Task brief =
Count the lines in the rows below that contain the string "potřebuji", treating uppercase and lowercase as different, and give only the number.

Saved entries =
------------------------------------------------------------------------
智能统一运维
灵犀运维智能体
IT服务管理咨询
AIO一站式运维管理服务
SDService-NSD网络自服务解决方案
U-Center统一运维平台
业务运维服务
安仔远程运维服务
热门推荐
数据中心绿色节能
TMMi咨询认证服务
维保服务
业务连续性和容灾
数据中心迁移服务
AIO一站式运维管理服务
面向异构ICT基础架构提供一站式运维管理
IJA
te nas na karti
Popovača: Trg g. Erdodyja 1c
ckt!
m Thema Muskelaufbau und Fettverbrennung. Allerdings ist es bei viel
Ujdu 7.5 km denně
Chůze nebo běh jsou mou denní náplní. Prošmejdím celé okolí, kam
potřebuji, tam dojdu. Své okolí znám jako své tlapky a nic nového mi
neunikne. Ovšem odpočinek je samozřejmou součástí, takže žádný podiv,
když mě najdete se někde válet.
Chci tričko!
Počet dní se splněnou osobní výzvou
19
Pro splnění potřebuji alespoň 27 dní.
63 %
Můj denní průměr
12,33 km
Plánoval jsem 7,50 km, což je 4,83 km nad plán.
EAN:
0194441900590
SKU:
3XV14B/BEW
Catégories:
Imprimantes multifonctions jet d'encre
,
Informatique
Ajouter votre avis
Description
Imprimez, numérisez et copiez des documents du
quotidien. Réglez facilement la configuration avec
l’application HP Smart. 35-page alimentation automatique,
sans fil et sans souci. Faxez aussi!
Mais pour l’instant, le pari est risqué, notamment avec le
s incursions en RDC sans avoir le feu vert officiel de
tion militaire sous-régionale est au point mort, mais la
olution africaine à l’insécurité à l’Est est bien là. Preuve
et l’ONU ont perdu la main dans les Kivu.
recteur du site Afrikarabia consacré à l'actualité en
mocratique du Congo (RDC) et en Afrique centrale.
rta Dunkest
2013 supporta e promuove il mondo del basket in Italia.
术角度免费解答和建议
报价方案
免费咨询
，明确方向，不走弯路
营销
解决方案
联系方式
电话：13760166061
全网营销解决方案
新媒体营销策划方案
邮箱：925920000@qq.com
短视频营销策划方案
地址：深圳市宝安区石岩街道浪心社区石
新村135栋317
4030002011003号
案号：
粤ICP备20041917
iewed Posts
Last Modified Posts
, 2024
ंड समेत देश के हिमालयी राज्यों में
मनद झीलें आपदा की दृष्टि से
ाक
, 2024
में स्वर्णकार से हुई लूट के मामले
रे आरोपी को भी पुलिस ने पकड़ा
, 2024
------------------------------------------------------------------------
Answer to the exercise =
2